La ministra fa lo school-day, il sindaco vuole il city manager
di Gian Luigi Beccaria
La Stampa 12.07.2003, Tuttolibri, p.8
Non sono purista, non sono nazionalista, però mi piace quel che diceva Albert Camus, algerino: “Sì, una patria ce l’ho: la lingua francese”. Oggi poi: è bene avere una patria, una Heimat, soprattutto in tempi di mondializzazione. La lingua non è soltanto un mezzo di comunicazione (allora tanto vale che tutti impariamo l’inglese, e finita lì), ma un qualcosa che vive nella nostra interiorità, mentre all’esterno la collettività che l’ha adottata sente in essa (o dovrebbe sentire) un “prestigio” e un valore affettivo. Ci sono nazioni (Francia, Spagna) che sentono di più questa identificazione, e questo per noti motivi storici che non sto a ricordare. Comunque, l’unità linguistica finalmenpte raggiunta in Italia è un qualcosa oggi di vivo e di operante, e perciò occorre difenderla dall’esterno e dall’interno.

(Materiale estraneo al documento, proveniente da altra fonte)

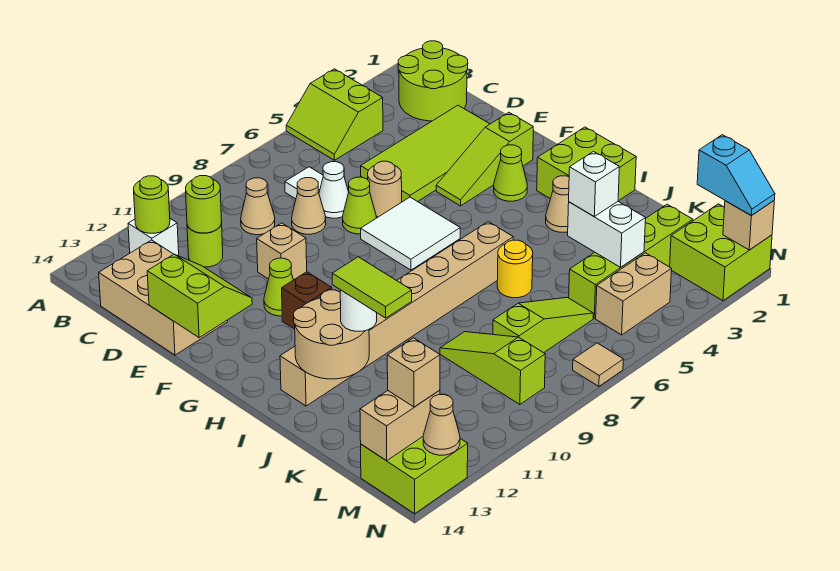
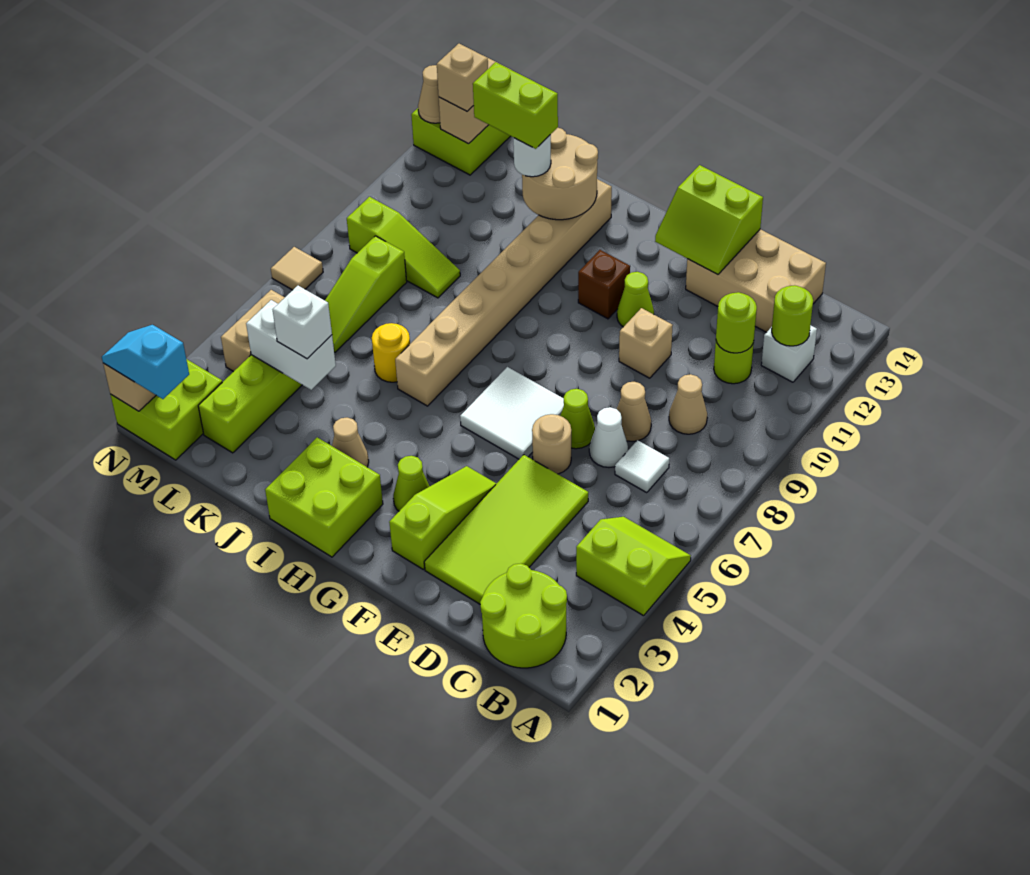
lime 1x2 tile [332,257,412,318] -> lime 1x2 brick [473,62,558,149]

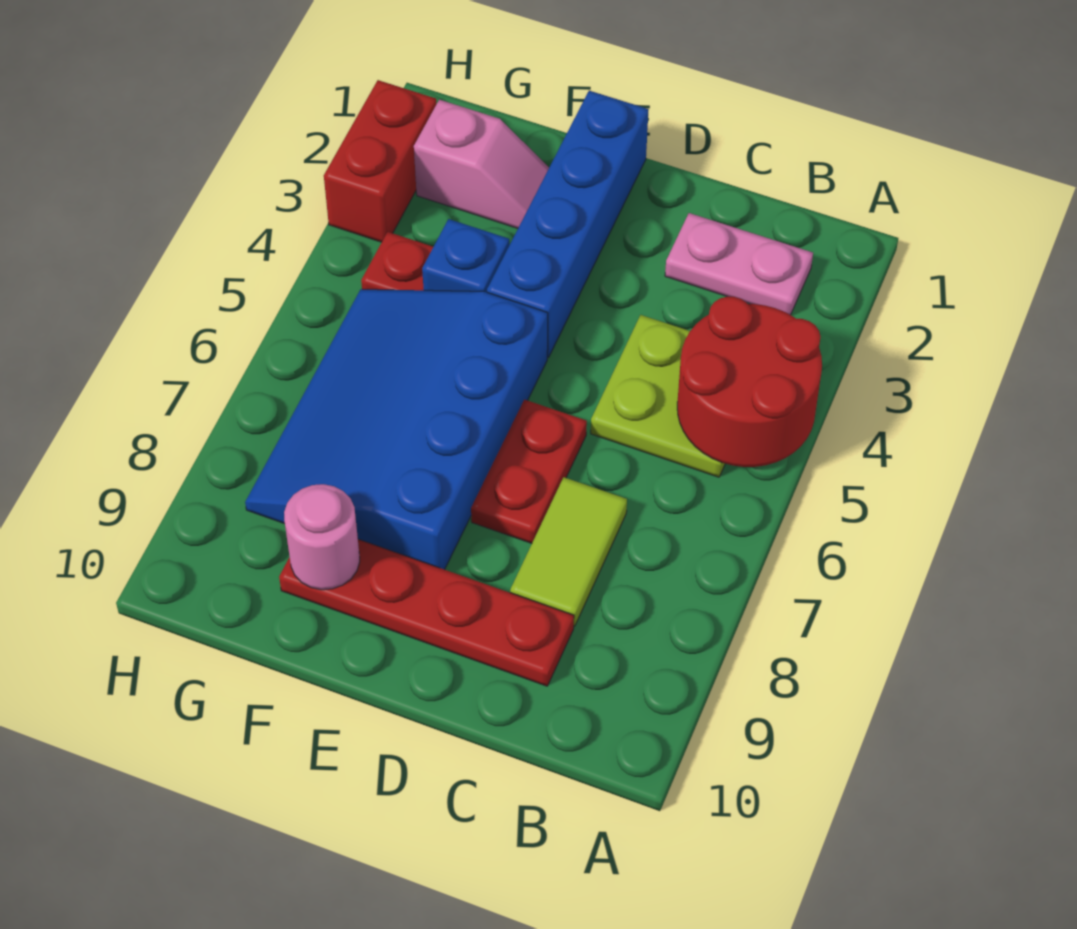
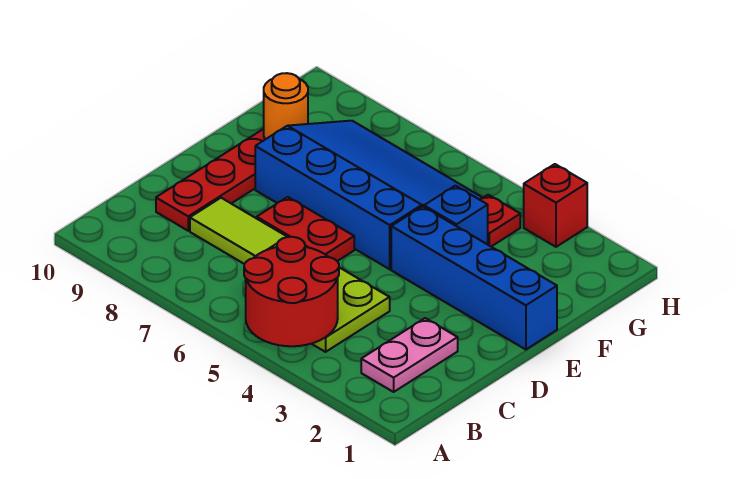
pink 1x2 slope [414,100,549,228] -> none
pink 1x1 round brick [284,484,360,590] -> orange 1x1 round brick [264,73,308,139]
red 1x2 brick [324,80,436,242] -> red 1x1 brick [524,164,587,247]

Dall’esterno c’è la cultura angloamericana che la insidia, dall’interno le spinte alla chiusura, ai separatismi.
Per quanto riguarda l’influsso esterno, per ora l’italiano non lo soffre a fondo: continua a reagire con molta elasticità e singolare capacità di assorbimento delle parole straniere, grazie alla forte tradizione culturale che ha alle spalle, che la salva e le dà quella tenuta nella morfologia e nella sintassi, che è poi la salda struttura portante di una lingua. Certo, se la tronchiamo quell’eredità, saremo meno forti nel difenderci.
Ciò detto, non nascondo che l’eccesso di anglomania comincia a preoccuparmi. Stiamo davvero esagerando. L’inglese si fa ormai slogan, simbolo, insegna, giornali e televisioni a gara lo pdiffondono: tax-day ha dato il nome ad un giornata di sciopero dei commercianti contro il fisco (marzo ’96), c’era già stato il security-day promosso da Berlusconi, venne il Padanian-day della Lega, e la serie inarrestabile continua, penso all’election-day, gennaio 2001, all’Usa-day, novembre 2001, all’humanity-day della manifestazione pro extracomunitaria a Treviso (settembre 2002), e la Moratti per la sua riforma ha indetto il settembre scorso uno school-day. Gli Enti pubblici sono i più anglomani: “Il Comune di Torino – mi scrive preoccupato un collega del Consiglio nazionale delle Ricerche – ha istituito non solo il City manager, ma anche il City architect, in vista delle trasformazioni urbanistiche per le Olimpiadi del 2006. E nella città ai cui parcheggi si accede con il blocchetto di voucher, è nato l’Environmental Park, ed è in gestazione il Cultural Center”, “presso gli uffici postali sono esposti cartelli con l’avviso di vendita di folder filatelici. Ho chiesto a un impiegato di acquistarne uno. Risposta: un folder? Mai sentiti nominare…”. Ma io ho già sentito nominare la dono’s card per i donatori di organi! Se dico quota fissa o contribuzione sanitaria e non ticket, oggi chi mi capisce più?